Die Lübecker SPD-Politikerin Gabrielle Hiller-Ohm verkündet, dass es eine Einigung zum Sexualstrafrecht gibt:

Hiller-Ohm: Einigung im Sexualstrafrecht

Politikerinnen der SPD- und der CDU/CSU-Bundestagsfraktion haben sich am Freitag gemeinsam mit der Frauen Union der CDU und der Arbeitsgemeinschaft sozialdemokratischer Frauen (ASF) auf einen Änderungsantrag zur Reform des Sexualstrafrechts geeinigt. Damit wird der seit Monaten geforderte Grundsatz „Nein heißt Nein“ umgesetzt.
Hierzu erklärt die Bundestagsabgeordnete Gabriele Hiller-Ohm (SPD):

"Ich freue mich, dass wir mit einem gemeinsamen Änderungsantrag zum Gesetzentwurf zur Verbesserung des Schutzes der sexuellen Selbstbestimmung nun endlich den Grundsatz ‚Nein heißt Nein‘ umsetzen. Das ist ein voller Erfolg für die Frauen aus SPD und CDU/CSU, auf deren Initiative der Änderungsantrag zurückgeht.

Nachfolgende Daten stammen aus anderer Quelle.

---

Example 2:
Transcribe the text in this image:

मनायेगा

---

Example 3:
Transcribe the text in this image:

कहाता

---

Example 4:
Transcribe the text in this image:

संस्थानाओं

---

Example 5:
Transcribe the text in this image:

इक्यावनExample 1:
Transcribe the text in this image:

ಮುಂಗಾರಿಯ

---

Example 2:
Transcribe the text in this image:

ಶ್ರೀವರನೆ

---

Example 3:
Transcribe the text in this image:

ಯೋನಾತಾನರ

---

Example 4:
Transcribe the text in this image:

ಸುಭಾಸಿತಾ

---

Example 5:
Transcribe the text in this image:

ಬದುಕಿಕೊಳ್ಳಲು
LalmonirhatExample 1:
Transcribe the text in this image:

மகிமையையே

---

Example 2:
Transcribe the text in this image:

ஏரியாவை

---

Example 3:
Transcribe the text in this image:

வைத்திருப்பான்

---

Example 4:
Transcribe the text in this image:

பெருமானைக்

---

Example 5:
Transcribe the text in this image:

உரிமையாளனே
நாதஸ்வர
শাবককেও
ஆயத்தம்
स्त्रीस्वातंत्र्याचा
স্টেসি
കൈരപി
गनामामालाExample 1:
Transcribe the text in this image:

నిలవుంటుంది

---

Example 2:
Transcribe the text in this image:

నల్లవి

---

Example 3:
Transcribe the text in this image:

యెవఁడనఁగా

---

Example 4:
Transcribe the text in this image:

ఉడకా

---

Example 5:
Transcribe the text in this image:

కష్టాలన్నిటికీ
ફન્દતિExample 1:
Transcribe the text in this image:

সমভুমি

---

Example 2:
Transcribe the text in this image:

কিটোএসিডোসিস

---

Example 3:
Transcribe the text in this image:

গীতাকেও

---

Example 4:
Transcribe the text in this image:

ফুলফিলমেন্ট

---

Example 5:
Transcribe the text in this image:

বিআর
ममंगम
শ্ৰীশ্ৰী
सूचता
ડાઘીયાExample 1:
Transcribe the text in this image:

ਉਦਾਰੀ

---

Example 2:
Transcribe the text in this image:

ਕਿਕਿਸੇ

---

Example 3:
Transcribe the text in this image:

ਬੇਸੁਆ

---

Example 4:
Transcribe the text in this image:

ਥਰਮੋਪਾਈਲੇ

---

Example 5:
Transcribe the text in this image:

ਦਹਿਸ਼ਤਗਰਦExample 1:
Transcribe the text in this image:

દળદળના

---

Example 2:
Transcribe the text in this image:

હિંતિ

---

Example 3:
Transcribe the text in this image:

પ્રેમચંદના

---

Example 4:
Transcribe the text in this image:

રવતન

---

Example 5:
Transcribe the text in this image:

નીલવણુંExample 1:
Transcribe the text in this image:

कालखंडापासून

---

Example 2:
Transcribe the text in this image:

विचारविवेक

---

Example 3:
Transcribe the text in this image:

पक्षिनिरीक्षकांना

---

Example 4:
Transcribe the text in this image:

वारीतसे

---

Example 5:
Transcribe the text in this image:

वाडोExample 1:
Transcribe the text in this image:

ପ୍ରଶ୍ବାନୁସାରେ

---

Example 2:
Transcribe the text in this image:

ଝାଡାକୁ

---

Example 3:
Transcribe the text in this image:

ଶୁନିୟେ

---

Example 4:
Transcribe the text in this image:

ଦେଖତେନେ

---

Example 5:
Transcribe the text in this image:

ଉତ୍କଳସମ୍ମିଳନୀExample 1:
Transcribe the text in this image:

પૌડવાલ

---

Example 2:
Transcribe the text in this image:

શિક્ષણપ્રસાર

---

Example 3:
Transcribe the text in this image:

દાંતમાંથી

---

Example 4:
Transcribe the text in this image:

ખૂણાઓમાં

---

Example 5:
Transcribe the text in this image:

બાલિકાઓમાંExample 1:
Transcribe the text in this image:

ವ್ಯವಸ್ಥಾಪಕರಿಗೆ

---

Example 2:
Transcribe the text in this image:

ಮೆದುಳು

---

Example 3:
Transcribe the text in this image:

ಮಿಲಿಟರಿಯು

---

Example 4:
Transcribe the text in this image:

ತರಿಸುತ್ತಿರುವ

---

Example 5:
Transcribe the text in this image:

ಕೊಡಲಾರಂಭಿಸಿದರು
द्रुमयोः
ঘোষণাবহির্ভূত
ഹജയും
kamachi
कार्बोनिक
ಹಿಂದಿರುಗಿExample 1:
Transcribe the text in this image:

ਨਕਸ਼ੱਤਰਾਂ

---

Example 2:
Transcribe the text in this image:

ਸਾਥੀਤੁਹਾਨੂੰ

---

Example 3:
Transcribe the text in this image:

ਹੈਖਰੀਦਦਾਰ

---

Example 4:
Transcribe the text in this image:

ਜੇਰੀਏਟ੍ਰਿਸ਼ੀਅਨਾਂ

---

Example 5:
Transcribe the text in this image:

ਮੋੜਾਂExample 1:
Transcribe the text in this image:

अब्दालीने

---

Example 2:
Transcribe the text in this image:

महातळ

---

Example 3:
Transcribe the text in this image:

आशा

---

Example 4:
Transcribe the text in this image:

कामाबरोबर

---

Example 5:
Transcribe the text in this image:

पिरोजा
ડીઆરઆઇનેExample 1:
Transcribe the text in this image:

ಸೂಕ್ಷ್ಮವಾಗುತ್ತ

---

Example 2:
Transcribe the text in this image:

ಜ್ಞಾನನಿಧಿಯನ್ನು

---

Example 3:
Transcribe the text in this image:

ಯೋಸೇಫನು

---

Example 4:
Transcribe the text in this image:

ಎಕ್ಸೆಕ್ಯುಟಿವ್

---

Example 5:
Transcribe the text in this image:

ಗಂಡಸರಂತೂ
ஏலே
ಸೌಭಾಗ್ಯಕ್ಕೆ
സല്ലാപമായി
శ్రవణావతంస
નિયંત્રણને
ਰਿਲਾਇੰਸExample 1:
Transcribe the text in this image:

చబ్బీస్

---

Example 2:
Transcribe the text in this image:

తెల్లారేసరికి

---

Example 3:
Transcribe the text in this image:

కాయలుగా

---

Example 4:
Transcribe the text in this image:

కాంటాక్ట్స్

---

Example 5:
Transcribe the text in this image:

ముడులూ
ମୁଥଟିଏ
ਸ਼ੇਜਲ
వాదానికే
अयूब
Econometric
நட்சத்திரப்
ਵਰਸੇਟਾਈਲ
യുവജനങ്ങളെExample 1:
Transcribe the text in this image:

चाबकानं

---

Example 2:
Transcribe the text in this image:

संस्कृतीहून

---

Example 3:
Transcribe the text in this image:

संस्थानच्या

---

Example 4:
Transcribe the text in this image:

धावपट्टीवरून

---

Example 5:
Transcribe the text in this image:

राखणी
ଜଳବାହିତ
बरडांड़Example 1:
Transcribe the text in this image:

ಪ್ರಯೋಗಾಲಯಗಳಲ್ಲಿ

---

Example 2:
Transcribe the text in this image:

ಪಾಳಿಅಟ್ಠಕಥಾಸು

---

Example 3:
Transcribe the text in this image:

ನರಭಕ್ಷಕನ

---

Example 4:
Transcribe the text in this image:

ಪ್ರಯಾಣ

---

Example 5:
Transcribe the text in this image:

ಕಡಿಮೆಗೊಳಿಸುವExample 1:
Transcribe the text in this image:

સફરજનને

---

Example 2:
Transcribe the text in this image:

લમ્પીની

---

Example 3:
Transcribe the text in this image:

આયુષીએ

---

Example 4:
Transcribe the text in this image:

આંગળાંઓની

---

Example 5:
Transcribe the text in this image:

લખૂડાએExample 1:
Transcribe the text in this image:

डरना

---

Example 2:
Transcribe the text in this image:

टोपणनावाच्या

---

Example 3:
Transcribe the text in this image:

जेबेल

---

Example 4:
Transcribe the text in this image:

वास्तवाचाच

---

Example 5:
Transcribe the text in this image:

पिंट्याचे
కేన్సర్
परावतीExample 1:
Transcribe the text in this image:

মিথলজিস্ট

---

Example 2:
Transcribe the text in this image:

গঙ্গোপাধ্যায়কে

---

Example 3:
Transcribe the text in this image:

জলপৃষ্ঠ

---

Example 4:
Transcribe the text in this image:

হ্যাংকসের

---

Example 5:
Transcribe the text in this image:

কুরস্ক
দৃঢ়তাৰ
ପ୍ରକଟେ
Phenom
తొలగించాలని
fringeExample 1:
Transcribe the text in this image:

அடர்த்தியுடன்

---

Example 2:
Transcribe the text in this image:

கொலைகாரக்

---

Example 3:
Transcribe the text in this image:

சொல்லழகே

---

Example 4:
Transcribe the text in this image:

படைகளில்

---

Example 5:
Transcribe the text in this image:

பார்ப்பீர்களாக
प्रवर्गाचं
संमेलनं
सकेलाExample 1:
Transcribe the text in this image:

Damit wird das Selbstbestimmungsrecht von Frauen gestärkt. Mit der Einführung des Tatbestandes nach dem Grundsatz ‚Nein heißt Nein‘ muss der Täter den Willen des Opfers zukünftig nicht mehr zwingend überwinden, sondern es reicht, wenn er sich über den erkennbaren Willen des Opfers hinwegsetzt. Eine Gewaltanwendung des Täters muss somit nicht mehr hinzutreten, wie der noch geltende Vergewaltigungsparagraf unter anderem voraussetzt. Die Frage darf nun nicht mehr sein, ob das Opfer sich gewehrt hat, sondern ob der Täter seine Tat gegen den erklärten Willen des Opfers durchgeführt hat!

Auch werden Frauen in Zukunft besser vor sexueller Belästigung durch ‚Grapschen‘ oder durch Angriffe aus Gruppen geschützt. Mit der Einführung der Straftatbestände ‚sexuelle Belästigung‘ und ‚Straftaten aus Gruppen‘ machen sich auch diejenigen strafbar, die Frauen überraschend zum Beispiel an die Brust oder zwischen die Beine fassen oder sich innerhalb einer Gruppe daran beteiligen, Frauen zu belästigen."

Der Gesetzentwurf ist bereits in den Deutschen Bundestag eingebracht worden und soll mit diesem Änderungsantrag in der nächsten Sitzungswoche Anfang Juli verabschiedet werden.